The tech giant plans to teach its AI to find the traits of cancerous cells that trained pathologists do manually by looking at a slice of the patient’s tissue on a glass slide. SRL’s bank of more than one million such slides from past diagnosis will be used as the training material for the AI. Microsoft has already deployed its AI for early detection of blindness in people suffering from diabetes and assessing cardiovascular health of patients.
The company says this cancer-detecting solution won’t replace the need of an oncologist, but the goal is for the AI to speed up, make more accurate and give valid pointers to the doctor to make the right diagnosis. This will reduce the cost of treatment, better utilise the time of trained specialists to reach more patients and make healthcare in general more patient-centric, it adds.
“If you look at AI in general, it’s very good at taking a set of data, reasoning over it and providing insights. This is the same in healthcare, where access to good data combined with the power of machine learning, AI and cloud computing can provide doctors or healthcare providers with insights to make the right diagnosis,” says Anil Bhansali, Managing Director, Microsoft India (R&D).
Bhansali says the company is looking to partner with quality healthcare providers to acquire the large amounts of data that will be used to train the AI first. After the initial training, cases will be introduced to the AI to gauge its performance, before it can be taken out of the walled garden of high-quality data with which it has been trained. Since AI is always learning, every new or odd case it comes across, it can learn from and help with similar diagnosis elsewhere.
The partnership with SRL will give Microsoft access to a large set of high-quality images of tissue biopsies with the labelled diagnosis of a doctor for each one of those. For the Indian firm, the AI could replace the current practice of placing tissue biopsies on glass slides and manually checking them for cell abnormalities, doing away with one of the most laborious processes it follows today. “Unlike a routine blood test that happens using a machine, which is basically a chemical reaction between the antibodies in your blood and reagents, tissue biopsies have to be physically seen by qualified pathologists. They need to then take a judgment call as to whether there is any abnormalities in the cell structure on a microscope,” says Arindam Haldar, chief executive officer, SRL Diagnostics.
While Microsoft has selected India as a site for several of its AI in healthcare pilots, the company says it is building the capabilities for global consumption, as many of the problems India’s healthcare sector face are prevalent globally. Moreover, the company has begun partnering with global healthcare providers to get access to data of patients from those regions to train its AI system as well.
“One of the key things with AI that we have to be very careful about is that you can train the model, but at the end of the day it will be biased if the data you use to train it is biased.
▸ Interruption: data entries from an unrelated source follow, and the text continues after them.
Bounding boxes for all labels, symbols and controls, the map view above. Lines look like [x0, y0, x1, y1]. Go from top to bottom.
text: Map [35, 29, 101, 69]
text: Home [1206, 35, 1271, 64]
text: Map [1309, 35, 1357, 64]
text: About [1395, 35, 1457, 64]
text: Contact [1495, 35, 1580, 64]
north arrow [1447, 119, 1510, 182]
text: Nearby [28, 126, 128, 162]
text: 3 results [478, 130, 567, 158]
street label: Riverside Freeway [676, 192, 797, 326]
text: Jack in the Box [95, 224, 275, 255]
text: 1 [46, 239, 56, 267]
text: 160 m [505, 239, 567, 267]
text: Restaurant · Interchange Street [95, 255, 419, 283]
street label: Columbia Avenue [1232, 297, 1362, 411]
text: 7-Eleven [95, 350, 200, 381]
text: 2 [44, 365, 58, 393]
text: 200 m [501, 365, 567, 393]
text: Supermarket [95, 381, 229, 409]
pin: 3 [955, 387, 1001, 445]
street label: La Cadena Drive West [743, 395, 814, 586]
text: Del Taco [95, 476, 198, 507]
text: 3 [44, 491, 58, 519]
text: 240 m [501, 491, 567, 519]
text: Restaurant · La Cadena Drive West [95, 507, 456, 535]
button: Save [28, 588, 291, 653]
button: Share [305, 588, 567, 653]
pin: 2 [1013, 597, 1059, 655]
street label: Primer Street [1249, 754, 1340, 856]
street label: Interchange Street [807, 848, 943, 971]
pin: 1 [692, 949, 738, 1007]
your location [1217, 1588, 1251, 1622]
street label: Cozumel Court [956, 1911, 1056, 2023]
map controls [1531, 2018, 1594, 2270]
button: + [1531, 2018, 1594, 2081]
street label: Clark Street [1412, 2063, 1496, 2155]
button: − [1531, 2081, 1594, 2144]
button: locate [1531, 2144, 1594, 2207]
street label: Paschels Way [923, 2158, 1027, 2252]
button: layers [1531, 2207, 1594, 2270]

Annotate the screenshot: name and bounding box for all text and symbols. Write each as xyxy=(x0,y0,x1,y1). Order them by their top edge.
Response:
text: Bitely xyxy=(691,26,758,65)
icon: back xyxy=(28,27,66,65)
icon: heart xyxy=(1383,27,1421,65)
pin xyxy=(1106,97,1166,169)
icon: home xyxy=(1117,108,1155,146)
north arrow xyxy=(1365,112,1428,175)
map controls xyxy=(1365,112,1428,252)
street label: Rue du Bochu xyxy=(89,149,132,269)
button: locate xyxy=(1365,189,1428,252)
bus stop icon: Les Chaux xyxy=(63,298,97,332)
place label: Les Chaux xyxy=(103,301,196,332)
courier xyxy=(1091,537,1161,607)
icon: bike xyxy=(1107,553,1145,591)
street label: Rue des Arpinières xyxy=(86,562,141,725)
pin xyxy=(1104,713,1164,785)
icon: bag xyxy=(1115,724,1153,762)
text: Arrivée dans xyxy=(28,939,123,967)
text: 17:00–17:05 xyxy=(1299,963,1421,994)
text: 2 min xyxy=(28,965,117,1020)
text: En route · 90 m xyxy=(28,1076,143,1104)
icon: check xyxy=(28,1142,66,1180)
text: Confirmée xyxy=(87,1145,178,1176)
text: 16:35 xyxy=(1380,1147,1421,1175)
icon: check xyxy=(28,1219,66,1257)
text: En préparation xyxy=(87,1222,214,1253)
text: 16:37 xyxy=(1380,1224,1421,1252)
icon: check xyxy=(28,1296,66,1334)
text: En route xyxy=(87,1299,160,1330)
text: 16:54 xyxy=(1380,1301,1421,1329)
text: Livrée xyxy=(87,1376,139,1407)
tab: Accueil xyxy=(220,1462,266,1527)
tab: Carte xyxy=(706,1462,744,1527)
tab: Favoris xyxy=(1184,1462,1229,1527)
In cardiology one of the examples is the health risk markers which were more or less only from patients in the US or Europe. Hence, we specifically went out to get data on the South Asian population,” added Bhansali.
While neither of the executives believes AI will do healthcare diagnosis by itself anytime in the near future, they are of the opinion that given the constraint of resources in the Indian healthcare market, AI tools will help doctors make many more diagnosis in any day.